Colm Lacey, the chief executive of Croydon Council’s in-house development company Brick by Brick, will be part of a panel discussing the challenges and opportunities of council-led development at Property Week’s RESI Convention next month.
We caught up with him to find how its developments are progressing and what advice he would offer other councils looking to do the same.
How many homes has Brick by Brick developed so far?
We just got our 44th planning consent in the space of a year and a half, and now have 1,500 units consented. We have started on-site on around twelve of those sites, and a further twelve or so will start on-site in the next six months.
Why did you choose to set up an in-house development company rather than work in joint ventures with the private sector?
Previously, there were situations where we did not benefit as much as the other joint venture partner. Values are growing quite quickly in Croydon, and we want to be able to reinvest that money into the local area. However, Brick by Brick doesn’t mean that the council is closed to future joint venture opportunities.
What are your future plans?
Five hundred units per year is our target in perpetuity. The key challenge in achieving that will be land, as it is for any developer.
Do you worry about a potential market slowdown?
We are in a relatively niche sector – private for-sale and shared ownership in outer London. Lots of markets have slowed down, but ours has not really been one of them. If things did go really badly, we could look at changing the tenure mix, for example to include more affordable rent – for which there is an unending demand from the council.
What do you make of the backlash to the council getting involved in housing development in places such as Haringey?
I believe the Momentum situation in Haringey was a specific response to a specific set of issues that had been going on locally.
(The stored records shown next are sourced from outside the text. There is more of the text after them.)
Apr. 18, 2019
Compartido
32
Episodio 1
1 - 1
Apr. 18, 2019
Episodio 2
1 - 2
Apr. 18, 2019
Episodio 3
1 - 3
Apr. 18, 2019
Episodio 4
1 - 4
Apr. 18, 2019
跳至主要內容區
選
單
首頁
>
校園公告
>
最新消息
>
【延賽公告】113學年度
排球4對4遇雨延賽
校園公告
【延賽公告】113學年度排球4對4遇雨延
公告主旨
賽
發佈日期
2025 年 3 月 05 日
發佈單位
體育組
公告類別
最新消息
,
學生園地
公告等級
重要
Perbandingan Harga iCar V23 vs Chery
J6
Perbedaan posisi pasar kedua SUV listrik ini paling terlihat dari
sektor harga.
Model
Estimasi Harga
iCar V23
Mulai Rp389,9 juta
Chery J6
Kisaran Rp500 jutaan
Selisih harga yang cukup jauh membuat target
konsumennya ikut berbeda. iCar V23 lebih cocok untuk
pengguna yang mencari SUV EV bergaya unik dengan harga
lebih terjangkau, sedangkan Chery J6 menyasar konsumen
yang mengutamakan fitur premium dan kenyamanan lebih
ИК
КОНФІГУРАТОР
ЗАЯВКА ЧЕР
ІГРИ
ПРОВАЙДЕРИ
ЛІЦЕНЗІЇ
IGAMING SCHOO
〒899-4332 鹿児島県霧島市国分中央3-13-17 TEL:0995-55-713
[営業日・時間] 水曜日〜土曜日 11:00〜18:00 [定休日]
But it is important to remember that even if you are a council-led developer you still have to engage with local people. Some sites are more challenging than others, but broadly speaking the response to Brick by Brick has been positive.
What advice would you give to other councils wanting to set up their own development companies?
Firstly, have a really clear vision – some local development companies are perhaps trying to do too many different things. Secondly, be clear about delivery targets, and stick to them. Third, be ambitious. Many of our sites had previously been perceived as too complex or risky, but the benefit of developing them has been significant. Finally, use the skills that the council has in-house. About 25% of running a development company is development management, and the rest is other stuff – planning, keeping accounts, understanding the political landscape. All of those are skills which councils already have.